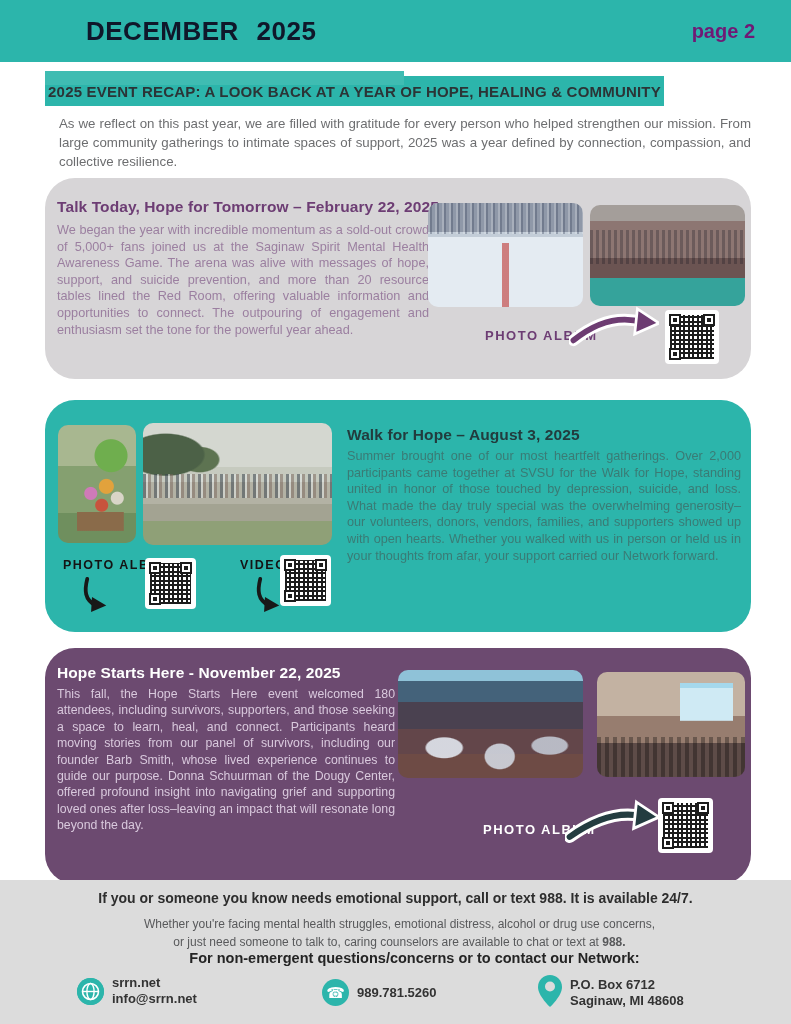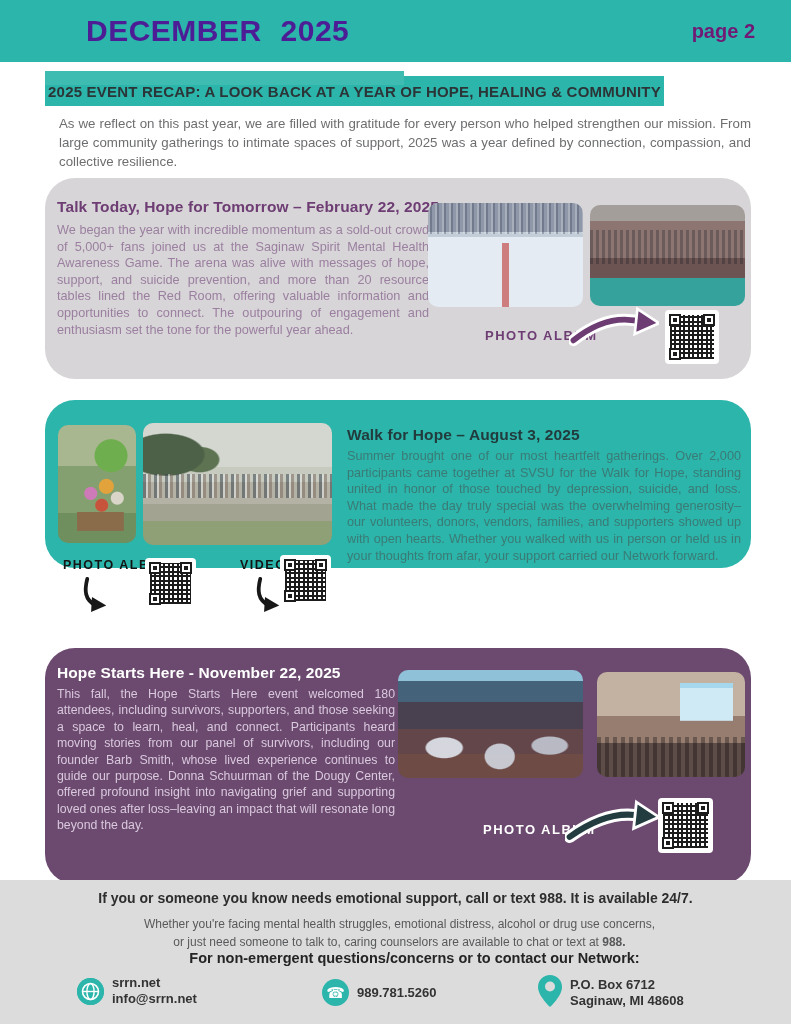--- a/index.html
+++ b/index.html
@@ -3,37 +3,37 @@
 <meta charset="utf-8">
 <style>
   html,body{margin:0;padding:0;background:#ffffff;}
   .page{position:relative;width:791px;height:1024px;background:#ffffff;overflow:hidden;
         font-family:"Liberation Sans",sans-serif;}
 
   
   .topbar{position:absolute;left:0;top:0;width:791px;height:62px;background:#2cb5ab;
           display:flex;align-items:center;justify-content:space-between;box-sizing:border-box;
           padding:0 36px 0 86px;}
-  .topbar .date{font-size:30px;font-weight:700;color:#4c1d95;letter-spacing:.5px;word-spacing:10px;}
+  .topbar .date{font-size:26px;font-weight:700;color:#0f172a;letter-spacing:.5px;word-spacing:10px;}
   .topbar .pagenum{font-size:20px;font-weight:700;color:#701a75;}
 
   
   .banner{position:absolute;left:45px;top:76px;width:619px;height:30px;background:#2cb5ab;
           display:flex;align-items:center;justify-content:center;}
   .banner::before{content:'';position:absolute;left:0;top:-5px;width:58%;height:14px;background:#3fbcb2;z-index:0;}
   .banner span{position:relative;z-index:1;font-size:15px;font-weight:700;color:#2b3436;letter-spacing:.2px;}
 
   
   .intro{position:absolute;left:55px;top:110px;width:692px;margin:4px;font-size:13.3px;line-height:19px;
          color:#6d6e70;text-align:justify;}
 
   
   .card{position:absolute;left:45px;width:706px;border-radius:30px;box-sizing:border-box;}
   .card-gray{top:178px;height:201px;background:#d7d5d7;}
-  .card-teal{top:400px;height:168px;background:#2cb5ab;text-decoration:underline;}
+  .card-teal{top:400px;height:232px;background:#2cb5ab;text-decoration:underline;}
   .card-purple{top:648px;height:236px;background:#6c4a70;}
 
   .ev-title{position:absolute;margin:0;font-size:15.5px;font-weight:700;letter-spacing:.1px;}
   .ev-body{position:absolute;margin:0;font-size:12.7px;line-height:16.6px;text-align:justify;}
 
   .c1-title{left:12px;top:20px;color:#6d3d74;}
   .c1-body{left:12px;top:44px;width:372px;color:#9b7fa0;}
   .c2-title{left:302px;top:26px;color:#223c3e;}
   .c2-body{left:302px;top:48px;width:394px;color:#3a7b75;}
   .c3-title{left:12px;top:16px;color:#ffffff;}

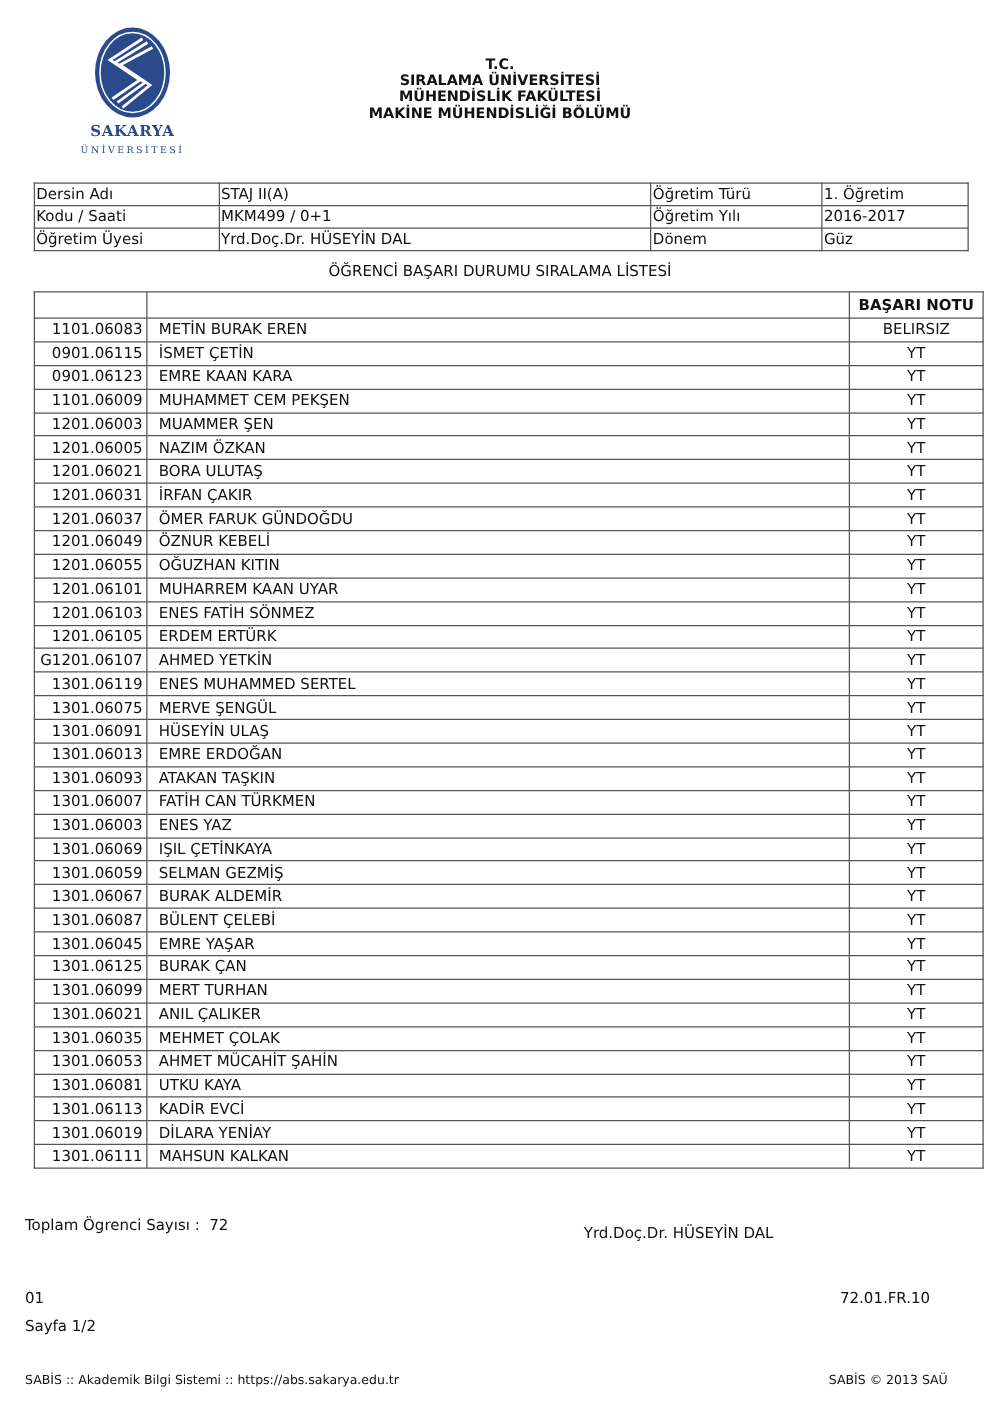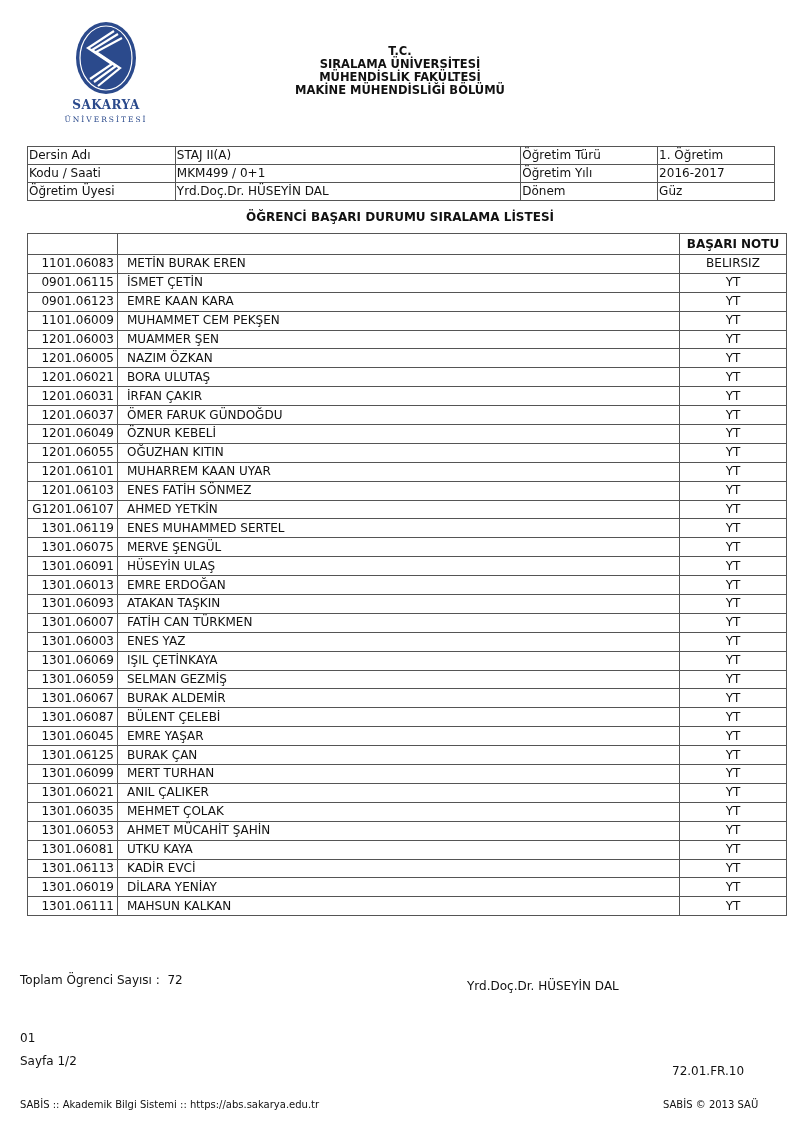--- a/index.html
+++ b/index.html
@@ -23,21 +23,21 @@
       font-weight: bold; font-size: 11.5px; line-height: 13px;
     }
     table { border-collapse: collapse; margin-left: 7px; }
     .info {
       position: absolute; left: 20px; top: 146px; width: 748px;
       font-size: 12px;
     }
     .info td { border: 1px solid #555; padding: 0 1px; height: 17px; line-height: 17px; white-space: nowrap; }
     .title {
       position: absolute; left: 0; top: 210px; width: 800px; text-align: center;
-      font-weight: bold; font-size: 12px;
+      font-weight: normal; font-size: 12px;
     }
     .list {
       position: absolute; left: 20px; top: 233px; width: 760px;
       font-size: 12px;
     }
     .list td { border: 1px solid #555; height: 17.9px; line-height: 17px; padding: 0 2px; white-space: nowrap; }
     .list td.num { width: 84px; text-align: right; padding-right: 3px; }
     .list td.name { width: 550px; padding-left: 9px; }
     .list td.grade { text-align: center; }
     .list th { border: 1px solid #555; height: 18px; font-weight: bold; font-size: 12px; }
@@ -165,20 +165,25 @@
         <td class="num">1201.06101</td>
         <td class="name">MUHARREM KAAN UYAR</td>
         <td class="grade">YT</td>
       </tr>
       <tr>
         <td class="num">1201.06103</td>
         <td class="name">ENES FATİH SÖNMEZ</td>
         <td class="grade">YT</td>
       </tr>
       <tr>
+        <td class="num">1201.06105</td>
+        <td class="name">ERDEM ERTÜRK</td>
+        <td class="grade">YT</td>
+      </tr>
+      <tr>
         <td class="num">G1201.06107</td>
         <td class="name">AHMED YETKİN</td>
         <td class="grade">YT</td>
       </tr>
       <tr>
         <td class="num">1301.06119</td>
         <td class="name">ENES MUHAMMED SERTEL</td>
         <td class="grade">YT</td>
       </tr>
       <tr>
@@ -283,16 +288,16 @@
       </tr>
     </tbody>
 </table>
 
 <div class="foot" style="left:20px; top:973px;">
   <span>Toplam Ögrenci Sayısı :</span>&nbsp;
   <span>72</span>
 </div>
 <div class="foot" style="left:467px; top:979px;">Yrd.Doç.Dr. HÜSEYİN DAL</div>
 <div class="foot" style="left:20px; top:1031px;">01</div>
-<div class="foot" style="left:672px; top:1031px;margin-top:33px;">72.01.FR.10</div>
+<div class="foot" style="left:672px; top:1031px;">72.01.FR.10</div>
 <div class="foot" style="left:20px; top:1054px;">Sayfa 1/2</div>
 <div class="small" style="left:20px; top:1099px;">SABİS :: Akademik Bilgi Sistemi :: https://abs.sakarya.edu.tr</div>
 <div class="small" style="left:663px; top:1099px;">SABİS © 2013 SAÜ</div>
 
 </body></html>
------------------------------------------------------------
## EXERCISE DESCRIPTION
Transcribe each line of the material above verbatim, but do not include the images.

## SOLVED EXERCISE
--- a/index.html
+++ b/index.html
@@ -3,37 +3,37 @@
 <meta charset="utf-8">
 <style>
   html,body{margin:0;padding:0;background:#ffffff;}
   .page{position:relative;width:791px;height:1024px;background:#ffffff;overflow:hidden;
         font-family:"Liberation Sans",sans-serif;}
 
   
   .topbar{position:absolute;left:0;top:0;width:791px;height:62px;background:#2cb5ab;
           display:flex;align-items:center;justify-content:space-between;box-sizing:border-box;
           padding:0 36px 0 86px;}
-  .topbar .date{font-size:30px;font-weight:700;color:#4c1d95;letter-spacing:.5px;word-spacing:10px;}
+  .topbar .date{font-size:26px;font-weight:700;color:#0f172a;letter-spacing:.5px;word-spacing:10px;}
   .topbar .pagenum{font-size:20px;font-weight:700;color:#701a75;}
 
   
   .banner{position:absolute;left:45px;top:76px;width:619px;height:30px;background:#2cb5ab;
           display:flex;align-items:center;justify-content:center;}
   .banner::before{content:'';position:absolute;left:0;top:-5px;width:58%;height:14px;background:#3fbcb2;z-index:0;}
   .banner span{position:relative;z-index:1;font-size:15px;font-weight:700;color:#2b3436;letter-spacing:.2px;}
 
   
   .intro{position:absolute;left:55px;top:110px;width:692px;margin:4px;font-size:13.3px;line-height:19px;
          color:#6d6e70;text-align:justify;}
 
   
   .card{position:absolute;left:45px;width:706px;border-radius:30px;box-sizing:border-box;}
   .card-gray{top:178px;height:201px;background:#d7d5d7;}
-  .card-teal{top:400px;height:168px;background:#2cb5ab;text-decoration:underline;}
+  .card-teal{top:400px;height:232px;background:#2cb5ab;text-decoration:underline;}
   .card-purple{top:648px;height:236px;background:#6c4a70;}
 
   .ev-title{position:absolute;margin:0;font-size:15.5px;font-weight:700;letter-spacing:.1px;}
   .ev-body{position:absolute;margin:0;font-size:12.7px;line-height:16.6px;text-align:justify;}
 
   .c1-title{left:12px;top:20px;color:#6d3d74;}
   .c1-body{left:12px;top:44px;width:372px;color:#9b7fa0;}
   .c2-title{left:302px;top:26px;color:#223c3e;}
   .c2-body{left:302px;top:48px;width:394px;color:#3a7b75;}
   .c3-title{left:12px;top:16px;color:#ffffff;}

--- a/index.html
+++ b/index.html
@@ -23,21 +23,21 @@
       font-weight: bold; font-size: 11.5px; line-height: 13px;
     }
     table { border-collapse: collapse; margin-left: 7px; }
     .info {
       position: absolute; left: 20px; top: 146px; width: 748px;
       font-size: 12px;
     }
     .info td { border: 1px solid #555; padding: 0 1px; height: 17px; line-height: 17px; white-space: nowrap; }
     .title {
       position: absolute; left: 0; top: 210px; width: 800px; text-align: center;
-      font-weight: bold; font-size: 12px;
+      font-weight: normal; font-size: 12px;
     }
     .list {
       position: absolute; left: 20px; top: 233px; width: 760px;
       font-size: 12px;
     }
     .list td { border: 1px solid #555; height: 17.9px; line-height: 17px; padding: 0 2px; white-space: nowrap; }
     .list td.num { width: 84px; text-align: right; padding-right: 3px; }
     .list td.name { width: 550px; padding-left: 9px; }
     .list td.grade { text-align: center; }
     .list th { border: 1px solid #555; height: 18px; font-weight: bold; font-size: 12px; }
@@ -165,20 +165,25 @@
         <td class="num">1201.06101</td>
         <td class="name">MUHARREM KAAN UYAR</td>
         <td class="grade">YT</td>
       </tr>
       <tr>
         <td class="num">1201.06103</td>
         <td class="name">ENES FATİH SÖNMEZ</td>
         <td class="grade">YT</td>
       </tr>
       <tr>
+        <td class="num">1201.06105</td>
+        <td class="name">ERDEM ERTÜRK</td>
+        <td class="grade">YT</td>
+      </tr>
+      <tr>
         <td class="num">G1201.06107</td>
         <td class="name">AHMED YETKİN</td>
         <td class="grade">YT</td>
       </tr>
       <tr>
         <td class="num">1301.06119</td>
         <td class="name">ENES MUHAMMED SERTEL</td>
         <td class="grade">YT</td>
       </tr>
       <tr>
@@ -283,16 +288,16 @@
       </tr>
     </tbody>
 </table>
 
 <div class="foot" style="left:20px; top:973px;">
   <span>Toplam Ögrenci Sayısı :</span>&nbsp;
   <span>72</span>
 </div>
 <div class="foot" style="left:467px; top:979px;">Yrd.Doç.Dr. HÜSEYİN DAL</div>
 <div class="foot" style="left:20px; top:1031px;">01</div>
-<div class="foot" style="left:672px; top:1031px;margin-top:33px;">72.01.FR.10</div>
+<div class="foot" style="left:672px; top:1031px;">72.01.FR.10</div>
 <div class="foot" style="left:20px; top:1054px;">Sayfa 1/2</div>
 <div class="small" style="left:20px; top:1099px;">SABİS :: Akademik Bilgi Sistemi :: https://abs.sakarya.edu.tr</div>
 <div class="small" style="left:663px; top:1099px;">SABİS © 2013 SAÜ</div>
 
 </body></html>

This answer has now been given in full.